## Page excerpt
_ _ _ _ _ _ _
The U.S. Supreme Court’s decision to hear the Proposition 8 case is bad news in another way besides the eventual outcome of their decision. If they hadn’t — if they’d ducked the issue and allowed the most recent ruling in the Perry v. Brown case by the Ninth Circuit Court of Appeals to stand — Queer couples would be able to marry in California now. Even if the Supreme Court ultimately upholds the right of same-sex couples in California to marry, their decision to take the case means up to a year of additional delay in a case that has already dragged on for over two years — and where the judges throughout the process have “stayed” the decision so Queer couples still can’t get married in California even though both courts that have ruled in the case have said they should.
_ _ _ _ _ _ _
## Images with pose keypoints
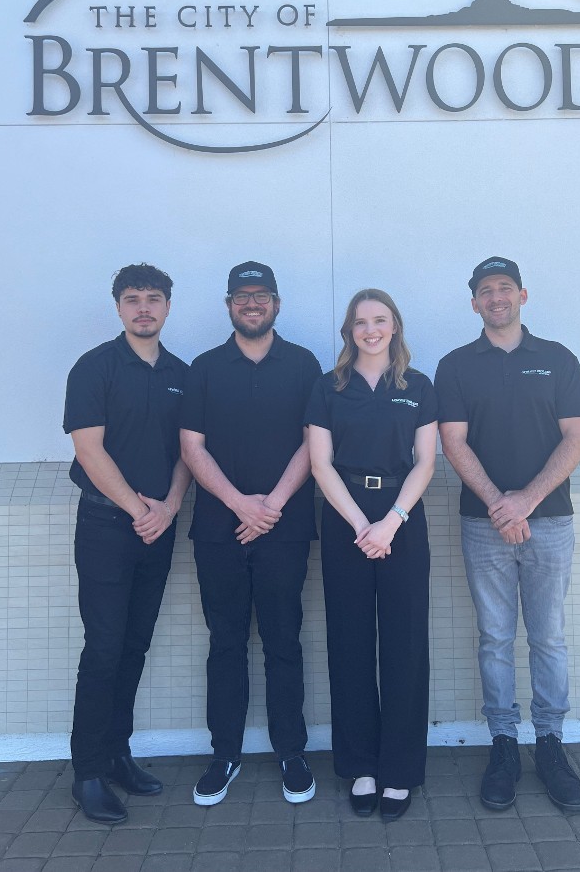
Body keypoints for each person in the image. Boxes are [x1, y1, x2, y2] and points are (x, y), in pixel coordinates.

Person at [435, 256, 580, 813]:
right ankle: (504, 743)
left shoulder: (557, 359)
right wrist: (499, 507)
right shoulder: (455, 366)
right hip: (483, 527)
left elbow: (577, 438)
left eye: (505, 288)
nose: (496, 297)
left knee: (548, 637)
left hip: (550, 523)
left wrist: (524, 500)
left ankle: (549, 743)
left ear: (523, 296)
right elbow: (453, 442)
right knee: (495, 639)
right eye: (485, 290)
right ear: (473, 302)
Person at [180, 262, 322, 806]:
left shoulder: (304, 364)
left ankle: (292, 751)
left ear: (277, 304)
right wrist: (242, 504)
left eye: (261, 295)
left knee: (285, 641)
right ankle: (226, 754)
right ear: (229, 306)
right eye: (242, 296)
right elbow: (193, 447)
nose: (252, 303)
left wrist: (273, 506)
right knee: (226, 643)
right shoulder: (205, 368)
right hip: (219, 529)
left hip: (284, 529)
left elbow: (314, 442)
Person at [63, 263, 191, 823]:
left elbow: (189, 452)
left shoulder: (183, 375)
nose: (144, 307)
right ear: (118, 307)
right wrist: (140, 509)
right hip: (105, 529)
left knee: (135, 645)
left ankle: (118, 755)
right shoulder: (93, 368)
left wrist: (169, 507)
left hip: (157, 528)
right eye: (133, 298)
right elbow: (90, 450)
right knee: (104, 649)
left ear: (168, 307)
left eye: (154, 298)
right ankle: (87, 772)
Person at [307, 289, 437, 821]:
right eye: (360, 322)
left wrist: (391, 521)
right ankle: (360, 765)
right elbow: (320, 463)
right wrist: (362, 524)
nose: (370, 330)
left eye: (380, 320)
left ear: (395, 326)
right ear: (348, 331)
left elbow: (426, 462)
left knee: (405, 645)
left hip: (401, 519)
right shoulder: (328, 388)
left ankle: (400, 771)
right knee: (350, 643)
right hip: (346, 522)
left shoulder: (419, 387)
_ _ _ _ _ _ _
## Work to be completed
Return the whole excerpt on the Supreme Court's Proposition 8 case word for word.

## Reply
The U.S. Supreme Court’s decision to hear the Proposition 8 case is bad news in another way besides the eventual outcome of their decision. If they hadn’t — if they’d ducked the issue and allowed the most recent ruling in the Perry v. Brown case by the Ninth Circuit Court of Appeals to stand — Queer couples would be able to marry in California now. Even if the Supreme Court ultimately upholds the right of same-sex couples in California to marry, their decision to take the case means up to a year of additional delay in a case that has already dragged on for over two years — and where the judges throughout the process have “stayed” the decision so Queer couples still can’t get married in California even though both courts that have ruled in the case have said they should.